What needs to be done
Convert the lines of the listing below, from the line containing "FUNCIÓN EJECUTIVA" through the line containing "biodisponibilidad, en los", into a JSON list of strings with one string per line and blank lines left out.

Provided data

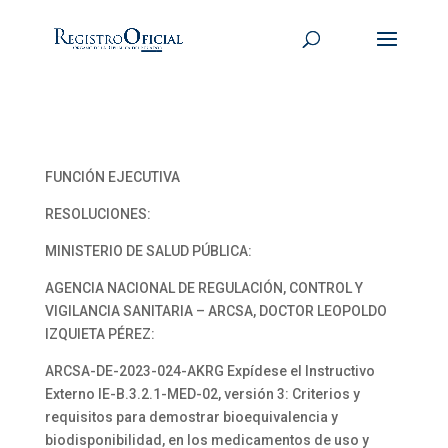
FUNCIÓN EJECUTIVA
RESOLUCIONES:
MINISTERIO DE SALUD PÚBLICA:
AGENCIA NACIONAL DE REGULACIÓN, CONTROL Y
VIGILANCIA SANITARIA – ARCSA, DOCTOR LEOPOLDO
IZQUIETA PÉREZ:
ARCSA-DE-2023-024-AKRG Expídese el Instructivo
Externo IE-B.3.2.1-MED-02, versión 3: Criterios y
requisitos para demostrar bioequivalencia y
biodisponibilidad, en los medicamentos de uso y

...

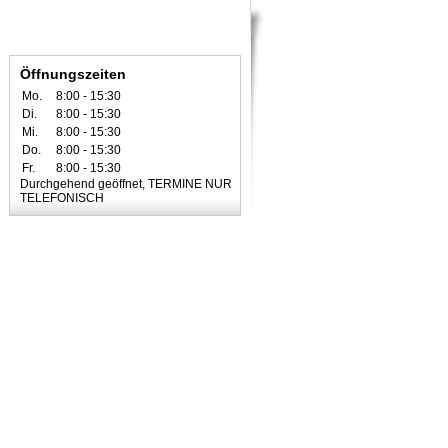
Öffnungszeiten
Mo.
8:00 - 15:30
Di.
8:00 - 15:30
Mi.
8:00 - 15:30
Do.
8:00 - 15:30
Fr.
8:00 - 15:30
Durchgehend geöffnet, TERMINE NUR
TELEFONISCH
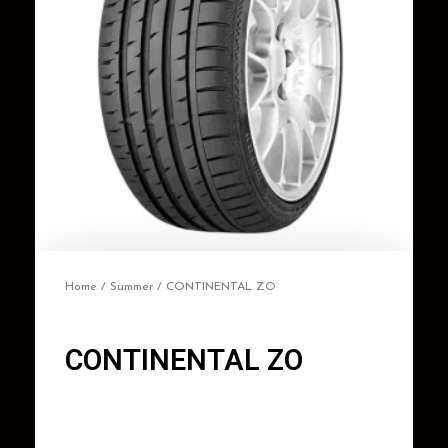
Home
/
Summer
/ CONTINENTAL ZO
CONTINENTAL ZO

---

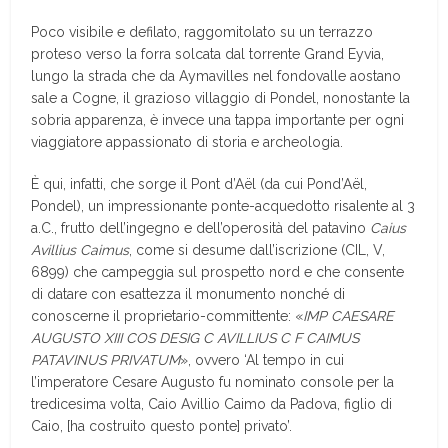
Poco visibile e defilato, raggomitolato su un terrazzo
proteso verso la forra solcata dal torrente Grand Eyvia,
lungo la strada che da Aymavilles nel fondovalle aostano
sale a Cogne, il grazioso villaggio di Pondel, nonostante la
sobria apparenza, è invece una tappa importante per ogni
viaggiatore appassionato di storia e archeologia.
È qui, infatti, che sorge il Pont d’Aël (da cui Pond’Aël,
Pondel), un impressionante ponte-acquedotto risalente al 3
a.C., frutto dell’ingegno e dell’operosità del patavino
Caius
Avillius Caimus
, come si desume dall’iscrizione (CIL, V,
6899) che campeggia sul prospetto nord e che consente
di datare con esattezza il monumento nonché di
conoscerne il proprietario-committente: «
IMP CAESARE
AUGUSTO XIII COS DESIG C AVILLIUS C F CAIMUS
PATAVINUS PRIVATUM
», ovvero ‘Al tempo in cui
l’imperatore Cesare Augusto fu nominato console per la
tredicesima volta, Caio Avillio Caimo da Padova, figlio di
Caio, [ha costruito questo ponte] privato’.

Task solution
[
  "FUNCIÓN EJECUTIVA",
  "RESOLUCIONES:",
  "MINISTERIO DE SALUD PÚBLICA:",
  "AGENCIA NACIONAL DE REGULACIÓN, CONTROL Y",
  "VIGILANCIA SANITARIA – ARCSA, DOCTOR LEOPOLDO",
  "IZQUIETA PÉREZ:",
  "ARCSA-DE-2023-024-AKRG Expídese el Instructivo",
  "Externo IE-B.3.2.1-MED-02, versión 3: Criterios y",
  "requisitos para demostrar bioequivalencia y",
  "biodisponibilidad, en los medicamentos de uso y"
]